Quando o amor acaba
Muito se fala de quem perde um grande amor. Ninguém fala de quem deixa de querer, sem deixar de amar.
De como é difícil se privar da companhia de quem se gosta, só porque o amor acaba.
De ter que sufocar um carinho verdadeiro, para não alimentar falsas esperanças e de ter que abaixar os olhos por não suportar a queixa no olhar do outro.
De ter que aprender a desamar para libertar o próprio coração. De esperar que o outro desista.
Muito se fala de ser abandonado, mas ninguém fala na dor de quem primeiro enxerga o fim. E conta cada minuto até que morra de velho este amor. Até que apodreça. Porque quem percebe primeiro sofre, sozinho, a dor de se descobrir desapaixonado.
Ninguém fala de quem nem tem o direito de sentir saudade dos bons momentos, porque o processo de libertação, se não houver fuga, exige maus tratos, intolerâncias, asperezas, silêncios propositais. Desprezo.
Muito se fala de quem sofre o desprezo do ser amado, mas ninguém fala de quem se viu obrigado a desprezar, porque parece condição imposta à toda separação que há de haver sempre um culpado.
Quem é abandonado não tem a responsabilidade com sua dor. Sofre, chora, esperneia, chantageia, tenta o suicídio, amaldiçoa. Depois odeia para esquecer. E nesse instante em que o amor vira ódio, é ele quem abandona quem verdadeiramente o amou.
E quando tudo finalmente acaba, mais sozinho se sente quem, lá atrás, já anteviu.
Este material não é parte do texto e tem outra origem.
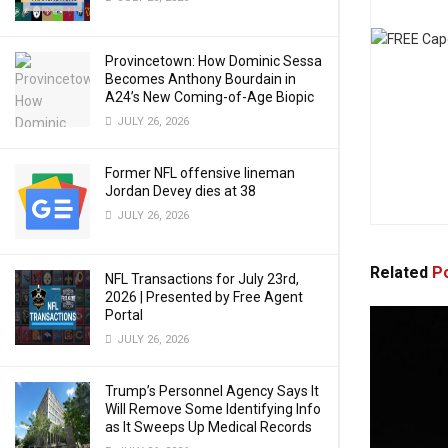
Provincetown: How Dominic Sessa
Becomes Anthony Bourdain in
A24’s New Coming-of-Age Biopic
JULY 26, 2026
Former NFL offensive lineman
Jordan Devey dies at 38
JULY 26, 2026
Related
Po
NFL Transactions for July 23rd,
2026 | Presented by Free Agent
Portal
JULY 26, 2026
Trump’s Personnel Agency Says It
Will Remove Some Identifying Info
as It Sweeps Up Medical Records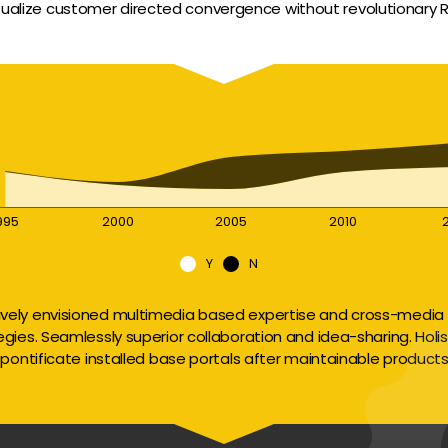
sualize customer directed convergence without revolutionary R
995
2000
2005
2010
Y
N
ively envisioned multimedia based expertise and cross-media 
egies. Seamlessly superior collaboration and idea-sharing. Holisti
pontificate installed base portals after maintainable products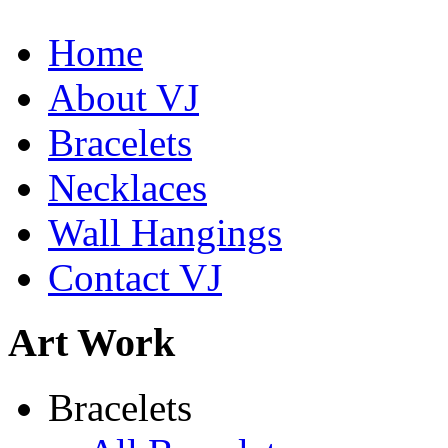
Home
About VJ
Bracelets
Necklaces
Wall Hangings
Contact VJ
Abiquiu Blues Necklace
Art Work
$80
Learn more...
De la Tierra Necklace
Bracelets
$220
Learn more...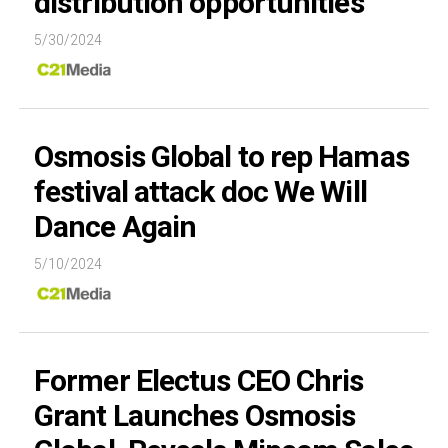
distribution opportunities
5/30/2024
Osmosis Global to rep Hamas
festival attack doc We Will
Dance Again
5/10/2024
Former Electus CEO Chris
Grant Launches Osmosis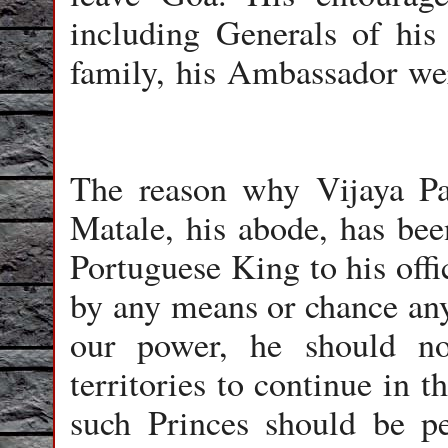
including Generals of his
family, his Ambassador wer
The reason why Vijaya Pa
Matale, his abode, has bee
Portuguese King to his offic
by any means or chance any 
our power, he should no
territories to continue in t
such Princes should be pe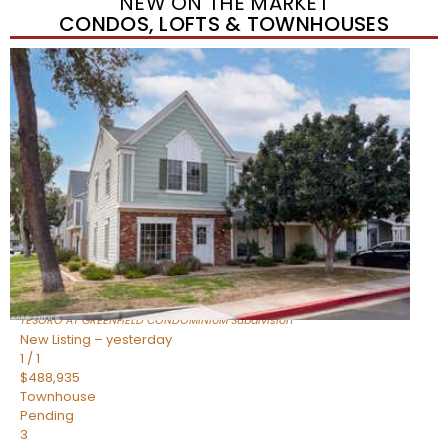
NEW ON THE MARKET
CONDOS, LOFTS & TOWNHOUSES
New Listing – yesterday
1
/
11
$320,000
Townhouse
For Sale
Active
3
BEDS
2
TOTAL BATHS
1,342
SQFT
1350 S GREENFIELD Road 2173
Mesa
,
AZ
85206
TESORO AT GREENFIELD CONDOMINIUM
Subdivision
New Listing – yesterday
1
/
1
$488,935
Townhouse
Pending
3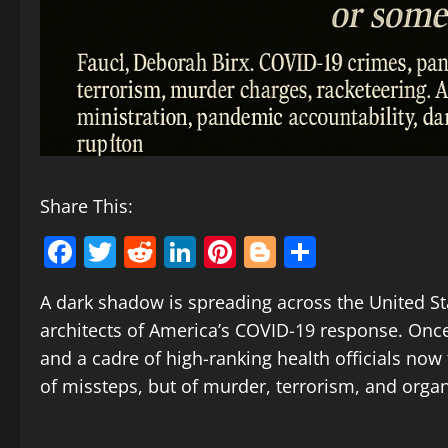
Share This:
Facebook
Twitter
Reddit
LinkedIn
Pinterest
Blogger
Share
A dark shadow is spreading across the United Stat
architects of America’s COVID-19 response. Onc
and a cadre of high-ranking health officials no
of missteps, but of murder, terrorism, and orga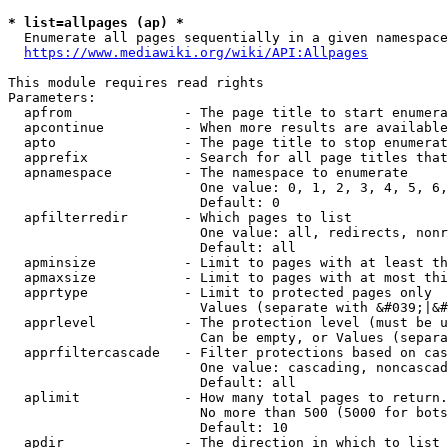
* list=allpages (ap) *
  Enumerate all pages sequentially in a given namespace
https://www.mediawiki.org/wiki/API:Allpages
This module requires read rights

Parameters:

  apfrom              - The page title to start enumera
  apcontinue          - When more results are available
  apto                - The page title to stop enumerat
  apprefix            - Search for all page titles that
  apnamespace         - The namespace to enumerate

                        One value: 0, 1, 2, 3, 4, 5, 6,
                        Default: 0

  apfilterredir       - Which pages to list

                        One value: all, redirects, nonr
                        Default: all

  apminsize           - Limit to pages with at least th
  apmaxsize           - Limit to pages with at most thi
  apprtype            - Limit to protected pages only

                        Values (separate with &#039;|&#
  apprlevel           - The protection level (must be u
                        Can be empty, or Values (separa
  apprfiltercascade   - Filter protections based on cas
                        One value: cascading, noncascad
                        Default: all

  aplimit             - How many total pages to return.

                        No more than 500 (5000 for bots
                        Default: 10

  apdir               - The direction in which to list
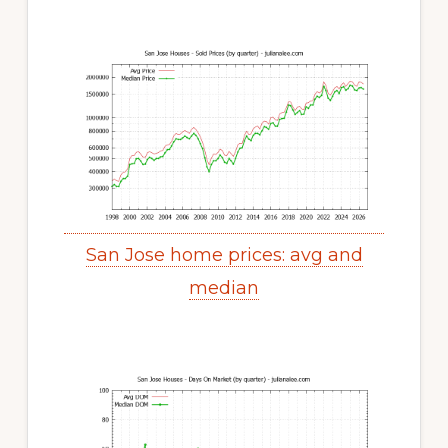
San Jose home prices: avg and
median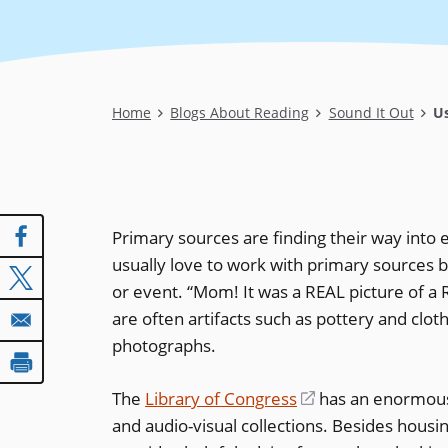
Breadcrumb
Home
Blogs About Reading
Sound It Out
Us
Primary sources are finding their way into 
usually love to work with primary sources b
or event. “Mom! It was a REAL picture of a 
are often artifacts such as pottery and clot
photographs.
The
Library of Congress
(opens
has an enormo
and audio-visual collections. Besides housi
in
Muito se fala dos amores nascidos simultaneamente, das paixões à primeira vista. Quem dera haver também o desamor simultâneo. Quantas amizades sinceras seriam preservadas! Que se chegasse ao clímax mútuo da desapaixão. E numa despedida sincera, livres os dois.
Não falo de sentimento de posse, nem de rotinas entediantes, nem de fatores externos. Falo de sintonia. De tempos diferentes.
Falo do amor que acaba porque acaba, sem motivo nenhum, sem patifarias, sem traições.
Falo do sofrimento de quem nem pode se dar ao luxo de chorar sua perda e ainda tem de arcar com uma culpa que não lhe cabe.